Showing papers by "Kathleen L. Gould published in 1997"

The control of septum formation in fission yeast.

Abstract: If cell division is to produce two daughter cells that are viable, faithful copies of the parent cell, the landmark events of the cell division cycle, S phase, mitosis, and cytokinesis, must be executed in the correct order and with high fidelity. Though considerable advances have been made toward understanding the mechanisms that control the onset of S phase and mitosis, regulation of the events that occur at the end of the cell cycle, such as the reorganization of the cytoskeleton and the initiation of cell separation or cytokinesis, are less well understood. The fission yeast Schizosaccharomyces pombe provides a simple eukaryotic model for the study of cytokinesis. S. pombe cells are rod shaped, grow mainly by elongation at their ends, and divide by binary fission after forming a centrally placed division septum. Study of S. pombe mutants has begun to shed light on how septum formation and cytokinesis are regulated both spatially and temporally, to achieve proper co-ordination with mitosis. Some of the genes defined by these mutants have been functionally conserved through eukaryotic evolution, suggesting that aspects of this control will be common to all eukaryotic cells.

Cytokinesis in fission yeast Schizosaccharomyces pombe

Abstract: Publisher Summary This chapter discusses the cytokinesis in fission yeast Schizosaccharomyces pombe. The process of cytokinesis in animal cells has been the subject of a large number of ingenious embryological experiments. While these experiments have revealed a great deal at a mechanistic level about what factors influence cleavage furrow formation, much less is known at a molecular level. Because much of the current understanding of the eukaryotic cell cycle at a molecular level is derived from genetic studies in the two yeasts, Saccharomyces cerevisiae and Schizosaccharomyces pombe, it seems likely that the study of cytokinesis in yeast will also be revealing. Schizosaccharomyces pombe is particularly well suited for the study of cytokinesis, because like higher eukaryotes, S. pombe divides by medial fission through the use of an F-actin contractile ring. The actin cytoskeleton in fission yeast contains three major types of actin structures.

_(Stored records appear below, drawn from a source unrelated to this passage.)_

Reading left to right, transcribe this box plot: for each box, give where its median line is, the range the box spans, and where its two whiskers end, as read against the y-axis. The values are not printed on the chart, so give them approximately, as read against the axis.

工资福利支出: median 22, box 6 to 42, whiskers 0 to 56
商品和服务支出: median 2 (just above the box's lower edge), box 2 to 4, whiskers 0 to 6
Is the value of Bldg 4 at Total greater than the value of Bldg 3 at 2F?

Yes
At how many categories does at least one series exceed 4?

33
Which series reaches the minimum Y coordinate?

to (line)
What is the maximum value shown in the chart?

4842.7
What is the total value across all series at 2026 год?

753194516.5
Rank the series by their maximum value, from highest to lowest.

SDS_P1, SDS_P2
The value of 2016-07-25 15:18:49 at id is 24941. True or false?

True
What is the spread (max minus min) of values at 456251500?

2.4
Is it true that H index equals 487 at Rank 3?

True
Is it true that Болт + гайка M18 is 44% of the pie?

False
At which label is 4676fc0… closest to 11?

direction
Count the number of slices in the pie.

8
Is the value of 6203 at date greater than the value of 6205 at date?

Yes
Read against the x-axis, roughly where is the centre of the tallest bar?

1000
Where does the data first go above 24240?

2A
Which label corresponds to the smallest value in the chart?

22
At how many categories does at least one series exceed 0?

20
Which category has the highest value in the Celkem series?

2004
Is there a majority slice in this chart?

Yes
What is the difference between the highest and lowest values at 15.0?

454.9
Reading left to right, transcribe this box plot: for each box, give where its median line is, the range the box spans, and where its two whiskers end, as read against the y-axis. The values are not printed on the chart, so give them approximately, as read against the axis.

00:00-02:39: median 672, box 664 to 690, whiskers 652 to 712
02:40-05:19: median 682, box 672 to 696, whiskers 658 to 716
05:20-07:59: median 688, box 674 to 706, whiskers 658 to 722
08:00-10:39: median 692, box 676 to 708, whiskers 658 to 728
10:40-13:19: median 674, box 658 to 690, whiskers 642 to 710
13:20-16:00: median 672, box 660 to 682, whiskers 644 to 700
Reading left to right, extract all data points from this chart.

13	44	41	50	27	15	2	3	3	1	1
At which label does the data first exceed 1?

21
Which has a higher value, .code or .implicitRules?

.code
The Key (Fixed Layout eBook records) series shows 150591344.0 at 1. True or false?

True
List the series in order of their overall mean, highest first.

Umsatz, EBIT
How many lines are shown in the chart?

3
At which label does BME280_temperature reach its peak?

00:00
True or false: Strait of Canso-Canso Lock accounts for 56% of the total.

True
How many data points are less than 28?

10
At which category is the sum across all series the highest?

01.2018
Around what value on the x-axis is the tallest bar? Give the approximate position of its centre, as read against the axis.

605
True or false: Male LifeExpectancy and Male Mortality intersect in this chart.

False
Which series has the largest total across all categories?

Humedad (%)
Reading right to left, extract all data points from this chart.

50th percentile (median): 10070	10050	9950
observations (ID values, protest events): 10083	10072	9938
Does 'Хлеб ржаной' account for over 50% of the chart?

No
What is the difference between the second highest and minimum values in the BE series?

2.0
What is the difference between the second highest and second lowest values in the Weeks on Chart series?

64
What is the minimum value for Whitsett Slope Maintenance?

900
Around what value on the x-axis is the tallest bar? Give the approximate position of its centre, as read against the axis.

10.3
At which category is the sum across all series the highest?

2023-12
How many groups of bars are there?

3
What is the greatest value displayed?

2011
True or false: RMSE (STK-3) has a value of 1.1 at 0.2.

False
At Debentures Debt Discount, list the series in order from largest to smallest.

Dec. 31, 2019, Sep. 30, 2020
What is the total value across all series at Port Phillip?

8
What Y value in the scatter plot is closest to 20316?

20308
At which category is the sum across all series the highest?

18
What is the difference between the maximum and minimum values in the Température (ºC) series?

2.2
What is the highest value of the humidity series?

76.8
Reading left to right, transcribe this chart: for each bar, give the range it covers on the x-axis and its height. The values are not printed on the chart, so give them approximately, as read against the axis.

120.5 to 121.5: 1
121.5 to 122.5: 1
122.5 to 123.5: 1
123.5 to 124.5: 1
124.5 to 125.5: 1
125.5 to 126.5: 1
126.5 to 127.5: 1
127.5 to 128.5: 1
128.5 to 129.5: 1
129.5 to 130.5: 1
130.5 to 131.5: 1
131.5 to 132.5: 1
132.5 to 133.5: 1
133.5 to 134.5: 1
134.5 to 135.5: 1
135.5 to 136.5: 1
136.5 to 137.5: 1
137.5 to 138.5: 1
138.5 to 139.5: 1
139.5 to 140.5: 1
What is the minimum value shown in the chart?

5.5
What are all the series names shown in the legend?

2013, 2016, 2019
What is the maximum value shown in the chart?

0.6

Fission Yeast dim1+ Encodes a Functionally Conserved Polypeptide Essential for Mitosis

Abstract: In a screen for second site mutations capable of reducing the restrictive temperature of the fission yeast mutant cdc2-D217N, we have isolated a novel temperature-sensitive mutant, dim1-35. When shifted to restrictive temperature, dim1-35 mutant cells arrest before entry into mitosis or proceed through mitosis in the absence of nuclear division, demonstrating an uncoupling of proper DNA segregation from other cell cycle events. Deletion of dim1 from the Schizosaccharomyces pombe genome produces a lethal G2 arrest phenotype. Lethality is rescued by overexpression of the mouse dim1 homolog, mdim1. Likewise, deletion of the Saccharomyces cerevisiae dim1 homolog, CDH1, is lethal. Both mdim1 and dim1(+) are capable of rescuing lethality in the cdh1::HIS3 mutant. Although dim1-35 displays no striking genetic interactions with various other G2/M or mitotic mutants, dim1-35 cells incubated at restrictive temperature arrest with low histone H1 kinase activity. Morevoer, dim1-35 displays sensitivity to the microtubule destabilizing drug, thiabendazole (TBZ). We conclude that Dim1p plays a fundamental, evolutionarily conserved role as a protein essential for entry into mitosis as well as for chromosome segregation during mitosis. Based on TBZ sensitivity and failed chromosome segregation in dim1-35, we further speculate that Dim1p may play a role in mitotic spindle formation and/or function.

A wat1 mutant of fission yeast is defective in cell morphology

Abstract: The organization of the actin cytoskeleton plays an integral role in cell morphogenesis of all eukaryotes. We have isolated a temperature-sensitive mutant in Schizosaccharomyces pombe, wat1-1, in which acting patches are delocalized, resulting in an elliptically shaped cell phenotype. Molecular cloning and DNA sequencing of wat1+ showed that the gene encodes a 314 residue protein containing WD-40 repeats. Cells lacking wat1+ are slow growing but viable at 25 degrees C and temperature-sensitive for growth above 33 degrees C. At restrictive temperature, wat1-d strains are phenotypically indistinguishable from wat1-1. When combined with a deletion for the wat1+ gene, cdc mutants failed to elongate at restrictive temperature and exhibited alterations in actin patch localization. This analysis suggests that wat1+ is required directly or indirectly for polarized cell growth in S. pombe. Wat1p and a functional, epitope-tagged, version of Wat1p can be overproduced without inducing alterations in cell morphology.